Est-ce que tu es sollicité par d’autres groupes ou aimerais-tu écrire des chansons pour un artiste?

Pas vraiment, je vais peut-être faire quelque chose avecStyrofoom (chez Morr Music), mais je n’ai rien d’autre de prévu. Ce serait vraiment amusant d’écrire des chansons pour quelqu’un d’autre, je ferais alors un disque très rétro, genre rock n’roll pour les radios (rire !). Je prendrai sûrement beaucoup de plaisir à le faire.

Que vous inspire la France, connaissez-vous quelques artistes de chez nous ?

Je ne vois pas vraiment d’artistes français qui me reviennent en tête là…

Peut-être Air…

Air bien sûr ! Ils font des choses vraiment incroyables. Ma copine a acheté un disque français d’une artiste récemment, Clémentine quelque chose… mais je ne m’en souviens plus (NDLR : après lui avoir récité la moitié du bottin indé français, impossible de se souvenir du disque, je lache l’affaire).

En ce qui concerne votre pays, les relations entre la France et les Etats Unis ne sont pas au beau fixe en ce moment.

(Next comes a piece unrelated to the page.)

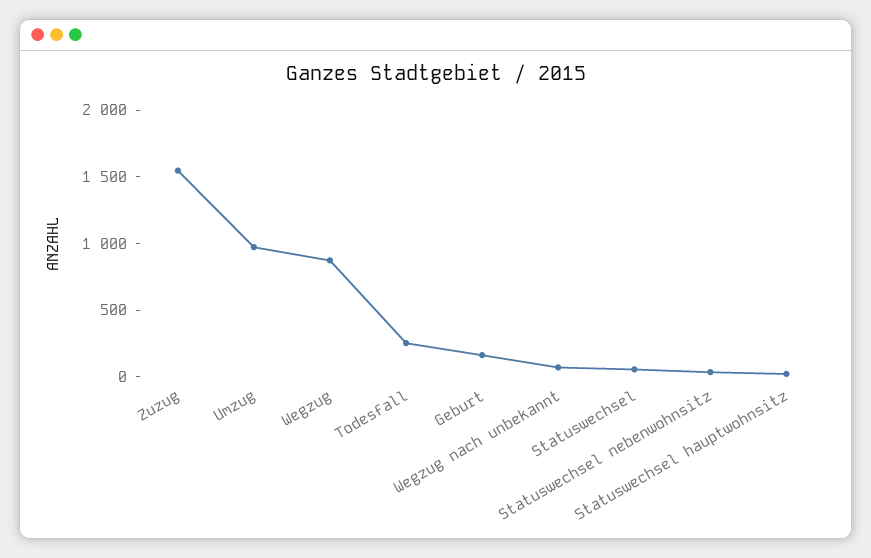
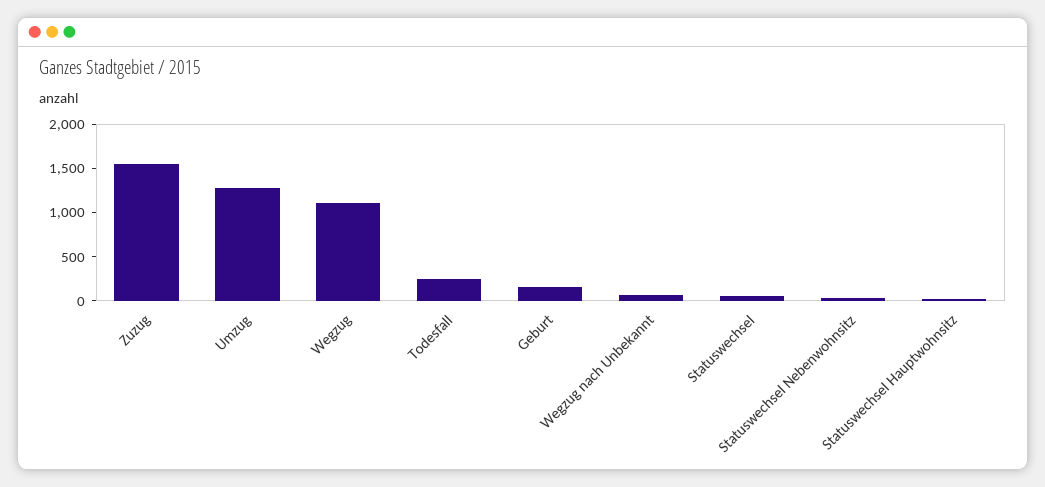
Umzug: 1000 -> 1300
Wegzug: 900 -> 1100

Il semble que nous ayons deux cultures très fortes qui partent chacune de son côté. Et malheureusement, je pense que chacun veut conserver cette culture, spécialement aux Etats Unis où c’est très dur de percer pour les artistes français.

D’un point de vue mondial, les Etats-Unis ont la vie dure en ce moment par rapport à la politique de Georges Bush…

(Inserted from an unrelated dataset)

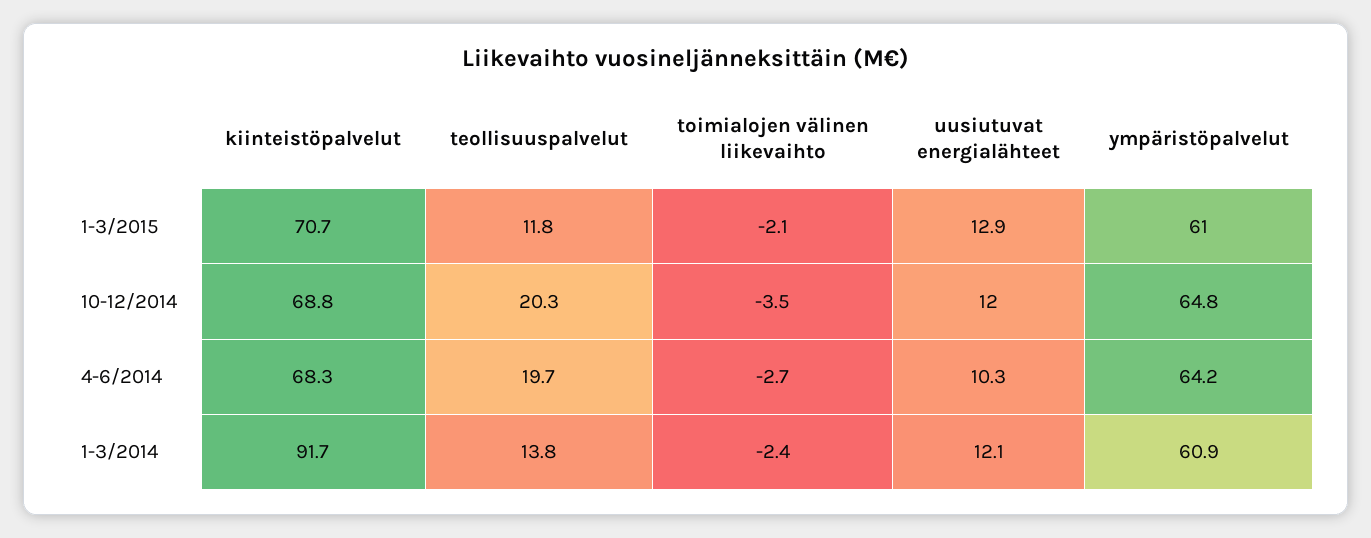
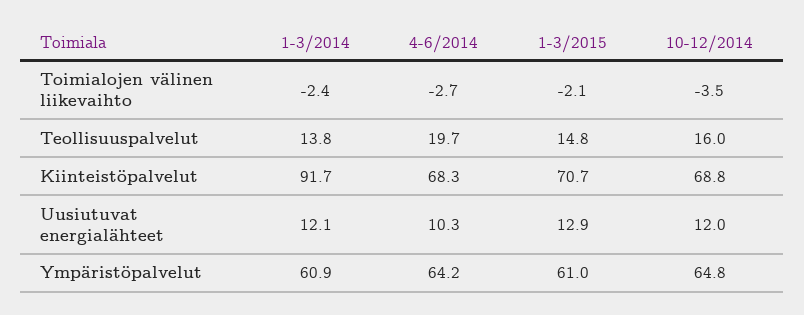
teollisuuspalvelut, 1-3/2015: 11.8 -> 14.8
teollisuuspalvelut, 10-12/2014: 20.3 -> 16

Tous les Américains ne ressemblent pas à Georges Bush… Je pense que chaque nouvelle action du gouvernement se répercute directement sur le pays et dans le monde entier. Tu sais, les gens ont tendance à ne se préoccuper que de leur petite personne et ne regardent pas ce qui se passe autour d’eux dans le monde. Ils ne voyagent pas et n’expérimentent pas d’autres cultures. Je pense que le gouvernement de Bush tend vers cette démarche. Nous sommes en Europe en ce moment et c’est à la fois embarrassant et horrible de réaliser combien les Etats-Unis sont détestés par le reste du monde.
J’espère que les gens réalisent que si Bush est notre président, il ne représente pas pour autant tous les Américains. En comparaison, Clinton n’était pas un bon président, mais c’était un bon diplomate. Il était capable de représenter dignement notre pays en tant que super-puissance. Je ne pense pas que Georges Bush soit le diable, mais cela y ressemble tout de même.

Il y a toujours en Europe cette relation haine/amour envers les Etats Unis, car vous véhiculez une culture très forte via la musique et le cinéma, mais en même temps il y a aussi ce capitalisme dominant (Mac Donald, ect) qui effraie beaucoup de gens.

C’est vrai. Le capitalisme apporte beaucoup de choses formidables et horribles en même temps. Nous vivons dans un pays si gigantesque où les visions et opinions de chacun diffèrent à chaque coin de rue. Je suis très fier d’être américain mais je reconnais le fait qu’il y a aussi de fortes raisons pour que le gens détestent notre pays. J’espère juste qu’ils réalisent que notre groupe ne représente pas l’administration qui est actuellement en place.
Nous avons fait un concert en Allemagne et il y avait au fond de la salle des G.I qui se saoulaient la gueule et n’arrêtaient pas d’hurler et dire des conneries. La seule chose qui me passait par la tête durant tout le show, c’était de leur dire « mais fermez votre gueule ! ». Ils m’ont vraiment rendu mal à l’aise. Quand nous voyageons dans un pays, nous essayons de respecter sa culture et ses valeurs.

Ok, on va terminer sur quelque chose de plus léger ! Peux-tu me donner tes cinq albums préférés de tous les temps ?

Voyons…
Teenage Fanclub, Bandwagonesque
Red House Painters, Rollercoaster
Il y a les Beatles aussi, mais c’est trop facile, attends, je me creuse un peu plus la tête.
Le Velvet Underground l’album où il y a la chanson « Candy Says » (troisième album éponyme)
Jawbreaker, 24 hour Revenge Therapy.
En ce moment Wild Planet des B 52’s est un de mes albums préférés, j’adore les premiers albums, ils étaient vraiment barrés. C’est du « fun » à l’état pur.